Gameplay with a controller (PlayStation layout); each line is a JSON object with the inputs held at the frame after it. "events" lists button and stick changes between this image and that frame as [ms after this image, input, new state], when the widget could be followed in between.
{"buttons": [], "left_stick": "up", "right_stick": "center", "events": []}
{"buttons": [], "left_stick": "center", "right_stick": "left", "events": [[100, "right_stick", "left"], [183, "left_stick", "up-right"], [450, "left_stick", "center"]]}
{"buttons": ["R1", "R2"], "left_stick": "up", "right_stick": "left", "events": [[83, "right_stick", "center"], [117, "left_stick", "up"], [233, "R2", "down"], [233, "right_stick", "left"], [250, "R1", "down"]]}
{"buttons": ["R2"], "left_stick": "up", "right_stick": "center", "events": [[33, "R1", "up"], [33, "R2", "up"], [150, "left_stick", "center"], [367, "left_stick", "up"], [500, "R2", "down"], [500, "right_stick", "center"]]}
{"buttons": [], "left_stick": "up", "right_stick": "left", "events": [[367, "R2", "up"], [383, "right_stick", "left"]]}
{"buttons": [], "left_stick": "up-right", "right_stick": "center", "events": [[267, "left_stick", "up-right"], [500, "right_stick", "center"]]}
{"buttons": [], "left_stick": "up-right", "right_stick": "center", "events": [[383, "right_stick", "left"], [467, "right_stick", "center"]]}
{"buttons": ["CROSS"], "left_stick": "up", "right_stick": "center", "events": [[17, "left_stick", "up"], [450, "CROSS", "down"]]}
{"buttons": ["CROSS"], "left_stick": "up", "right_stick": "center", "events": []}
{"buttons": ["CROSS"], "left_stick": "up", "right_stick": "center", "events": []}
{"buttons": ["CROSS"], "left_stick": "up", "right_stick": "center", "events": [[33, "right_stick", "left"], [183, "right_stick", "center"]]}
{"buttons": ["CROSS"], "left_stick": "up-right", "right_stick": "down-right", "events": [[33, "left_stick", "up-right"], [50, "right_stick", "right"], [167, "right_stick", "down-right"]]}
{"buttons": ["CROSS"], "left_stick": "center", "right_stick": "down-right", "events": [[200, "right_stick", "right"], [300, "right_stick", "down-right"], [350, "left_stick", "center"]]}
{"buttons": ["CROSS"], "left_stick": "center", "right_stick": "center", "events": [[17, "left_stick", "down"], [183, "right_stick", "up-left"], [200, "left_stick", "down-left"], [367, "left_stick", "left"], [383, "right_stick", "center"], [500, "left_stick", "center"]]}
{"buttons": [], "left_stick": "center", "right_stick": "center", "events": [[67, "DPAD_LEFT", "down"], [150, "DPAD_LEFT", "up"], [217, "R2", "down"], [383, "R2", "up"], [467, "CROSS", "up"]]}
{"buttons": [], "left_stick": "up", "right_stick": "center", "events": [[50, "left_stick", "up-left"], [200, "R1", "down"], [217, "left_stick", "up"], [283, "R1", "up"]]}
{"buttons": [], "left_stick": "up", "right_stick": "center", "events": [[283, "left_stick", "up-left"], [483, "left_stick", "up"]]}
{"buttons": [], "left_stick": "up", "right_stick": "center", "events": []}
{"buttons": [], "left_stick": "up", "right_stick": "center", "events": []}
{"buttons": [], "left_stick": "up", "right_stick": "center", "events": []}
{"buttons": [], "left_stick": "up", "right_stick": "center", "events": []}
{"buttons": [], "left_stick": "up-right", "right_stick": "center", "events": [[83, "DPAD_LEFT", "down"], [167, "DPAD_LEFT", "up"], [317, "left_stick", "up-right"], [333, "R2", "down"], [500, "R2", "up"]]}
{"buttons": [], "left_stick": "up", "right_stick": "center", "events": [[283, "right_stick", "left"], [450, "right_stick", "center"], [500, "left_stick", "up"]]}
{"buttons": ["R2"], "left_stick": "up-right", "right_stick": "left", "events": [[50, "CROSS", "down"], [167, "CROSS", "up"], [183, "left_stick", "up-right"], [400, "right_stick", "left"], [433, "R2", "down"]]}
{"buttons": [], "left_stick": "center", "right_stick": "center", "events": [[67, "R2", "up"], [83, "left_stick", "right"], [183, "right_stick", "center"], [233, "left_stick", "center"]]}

### Exercise details
Write the data out again. Match it word for word.

### Written response
Gameplay with a controller (PlayStation layout); each line is a JSON object with the inputs held at the frame after it. "events" lists button and stick changes between this image and that frame as [ms after this image, input, new state], when the widget could be followed in between.
{"buttons": [], "left_stick": "up", "right_stick": "center", "events": []}
{"buttons": [], "left_stick": "center", "right_stick": "left", "events": [[100, "right_stick", "left"], [183, "left_stick", "up-right"], [450, "left_stick", "center"]]}
{"buttons": ["R1", "R2"], "left_stick": "up", "right_stick": "left", "events": [[83, "right_stick", "center"], [117, "left_stick", "up"], [233, "R2", "down"], [233, "right_stick", "left"], [250, "R1", "down"]]}
{"buttons": ["R2"], "left_stick": "up", "right_stick": "center", "events": [[33, "R1", "up"], [33, "R2", "up"], [150, "left_stick", "center"], [367, "left_stick", "up"], [500, "R2", "down"], [500, "right_stick", "center"]]}
{"buttons": [], "left_stick": "up", "right_stick": "left", "events": [[367, "R2", "up"], [383, "right_stick", "left"]]}
{"buttons": [], "left_stick": "up-right", "right_stick": "center", "events": [[267, "left_stick", "up-right"], [500, "right_stick", "center"]]}
{"buttons": [], "left_stick": "up-right", "right_stick": "center", "events": [[383, "right_stick", "left"], [467, "right_stick", "center"]]}
{"buttons": ["CROSS"], "left_stick": "up", "right_stick": "center", "events": [[17, "left_stick", "up"], [450, "CROSS", "down"]]}
{"buttons": ["CROSS"], "left_stick": "up", "right_stick": "center", "events": []}
{"buttons": ["CROSS"], "left_stick": "up", "right_stick": "center", "events": []}
{"buttons": ["CROSS"], "left_stick": "up", "right_stick": "center", "events": [[33, "right_stick", "left"], [183, "right_stick", "center"]]}
{"buttons": ["CROSS"], "left_stick": "up-right", "right_stick": "down-right", "events": [[33, "left_stick", "up-right"], [50, "right_stick", "right"], [167, "right_stick", "down-right"]]}
{"buttons": ["CROSS"], "left_stick": "center", "right_stick": "down-right", "events": [[200, "right_stick", "right"], [300, "right_stick", "down-right"], [350, "left_stick", "center"]]}
{"buttons": ["CROSS"], "left_stick": "center", "right_stick": "center", "events": [[17, "left_stick", "down"], [183, "right_stick", "up-left"], [200, "left_stick", "down-left"], [367, "left_stick", "left"], [383, "right_stick", "center"], [500, "left_stick", "center"]]}
{"buttons": [], "left_stick": "center", "right_stick": "center", "events": [[67, "DPAD_LEFT", "down"], [150, "DPAD_LEFT", "up"], [217, "R2", "down"], [383, "R2", "up"], [467, "CROSS", "up"]]}
{"buttons": [], "left_stick": "up", "right_stick": "center", "events": [[50, "left_stick", "up-left"], [200, "R1", "down"], [217, "left_stick", "up"], [283, "R1", "up"]]}
{"buttons": [], "left_stick": "up", "right_stick": "center", "events": [[283, "left_stick", "up-left"], [483, "left_stick", "up"]]}
{"buttons": [], "left_stick": "up", "right_stick": "center", "events": []}
{"buttons": [], "left_stick": "up", "right_stick": "center", "events": []}
{"buttons": [], "left_stick": "up", "right_stick": "center", "events": []}
{"buttons": [], "left_stick": "up", "right_stick": "center", "events": []}
{"buttons": [], "left_stick": "up-right", "right_stick": "center", "events": [[83, "DPAD_LEFT", "down"], [167, "DPAD_LEFT", "up"], [317, "left_stick", "up-right"], [333, "R2", "down"], [500, "R2", "up"]]}
{"buttons": [], "left_stick": "up", "right_stick": "center", "events": [[283, "right_stick", "left"], [450, "right_stick", "center"], [500, "left_stick", "up"]]}
{"buttons": ["R2"], "left_stick": "up-right", "right_stick": "left", "events": [[50, "CROSS", "down"], [167, "CROSS", "up"], [183, "left_stick", "up-right"], [400, "right_stick", "left"], [433, "R2", "down"]]}
{"buttons": [], "left_stick": "center", "right_stick": "center", "events": [[67, "R2", "up"], [83, "left_stick", "right"], [183, "right_stick", "center"], [233, "left_stick", "center"]]}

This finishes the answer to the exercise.